Source records START

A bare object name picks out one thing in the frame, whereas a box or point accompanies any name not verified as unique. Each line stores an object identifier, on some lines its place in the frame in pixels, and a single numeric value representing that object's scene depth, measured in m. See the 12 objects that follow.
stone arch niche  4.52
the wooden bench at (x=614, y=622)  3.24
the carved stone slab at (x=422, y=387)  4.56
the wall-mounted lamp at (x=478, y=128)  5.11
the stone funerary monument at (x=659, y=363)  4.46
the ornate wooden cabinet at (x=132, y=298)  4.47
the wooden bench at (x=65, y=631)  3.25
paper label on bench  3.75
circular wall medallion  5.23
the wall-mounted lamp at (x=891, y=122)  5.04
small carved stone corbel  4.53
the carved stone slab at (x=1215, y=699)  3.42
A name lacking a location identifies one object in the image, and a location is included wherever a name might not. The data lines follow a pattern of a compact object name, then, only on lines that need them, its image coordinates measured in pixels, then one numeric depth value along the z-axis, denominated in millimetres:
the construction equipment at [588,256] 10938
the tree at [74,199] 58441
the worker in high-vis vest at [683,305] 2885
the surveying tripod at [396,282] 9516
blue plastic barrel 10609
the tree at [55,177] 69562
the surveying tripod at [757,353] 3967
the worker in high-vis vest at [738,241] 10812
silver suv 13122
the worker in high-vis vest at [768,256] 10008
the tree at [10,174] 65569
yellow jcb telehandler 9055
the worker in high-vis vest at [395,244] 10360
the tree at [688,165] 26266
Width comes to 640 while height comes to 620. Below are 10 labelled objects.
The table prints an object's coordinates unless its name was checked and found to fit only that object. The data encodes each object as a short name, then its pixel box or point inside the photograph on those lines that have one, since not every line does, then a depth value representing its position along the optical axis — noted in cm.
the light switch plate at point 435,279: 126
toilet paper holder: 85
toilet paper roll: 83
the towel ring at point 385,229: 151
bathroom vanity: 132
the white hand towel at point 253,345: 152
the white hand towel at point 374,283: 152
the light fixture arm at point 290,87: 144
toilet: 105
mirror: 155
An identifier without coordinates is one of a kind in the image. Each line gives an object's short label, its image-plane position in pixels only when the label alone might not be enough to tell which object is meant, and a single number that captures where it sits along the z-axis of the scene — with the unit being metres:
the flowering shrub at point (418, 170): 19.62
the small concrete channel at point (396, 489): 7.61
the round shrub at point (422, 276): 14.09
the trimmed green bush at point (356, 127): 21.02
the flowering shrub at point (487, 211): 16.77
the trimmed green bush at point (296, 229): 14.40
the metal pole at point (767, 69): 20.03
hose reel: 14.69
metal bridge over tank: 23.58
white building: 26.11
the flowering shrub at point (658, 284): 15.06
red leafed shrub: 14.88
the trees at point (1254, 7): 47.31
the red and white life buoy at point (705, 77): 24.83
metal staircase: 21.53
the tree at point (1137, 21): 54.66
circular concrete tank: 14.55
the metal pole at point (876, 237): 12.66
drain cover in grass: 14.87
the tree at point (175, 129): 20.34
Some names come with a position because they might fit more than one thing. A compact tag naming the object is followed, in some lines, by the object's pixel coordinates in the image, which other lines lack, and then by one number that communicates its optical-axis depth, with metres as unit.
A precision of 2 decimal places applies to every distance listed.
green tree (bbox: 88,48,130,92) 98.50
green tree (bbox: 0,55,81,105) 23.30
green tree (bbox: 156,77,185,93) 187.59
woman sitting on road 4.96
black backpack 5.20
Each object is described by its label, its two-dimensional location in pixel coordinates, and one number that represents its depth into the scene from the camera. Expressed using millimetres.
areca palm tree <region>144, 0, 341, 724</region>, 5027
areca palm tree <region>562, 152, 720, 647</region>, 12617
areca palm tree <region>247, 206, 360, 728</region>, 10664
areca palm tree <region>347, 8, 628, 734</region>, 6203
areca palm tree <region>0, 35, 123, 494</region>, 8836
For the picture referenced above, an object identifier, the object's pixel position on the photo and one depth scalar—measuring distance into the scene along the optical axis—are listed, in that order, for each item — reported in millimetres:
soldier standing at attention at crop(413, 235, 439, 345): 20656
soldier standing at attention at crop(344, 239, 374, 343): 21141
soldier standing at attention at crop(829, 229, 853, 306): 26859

Source records END

Retype only this portion of the data above: the line containing "the tree at point (1137, 21): 54.66", the line containing "the tree at point (175, 129): 20.34", and all lines between them, exactly.

**Answer for this exercise**:
the tree at point (1137, 21): 54.66
circular concrete tank: 14.55
the metal pole at point (876, 237): 12.66
drain cover in grass: 14.87
the tree at point (175, 129): 20.34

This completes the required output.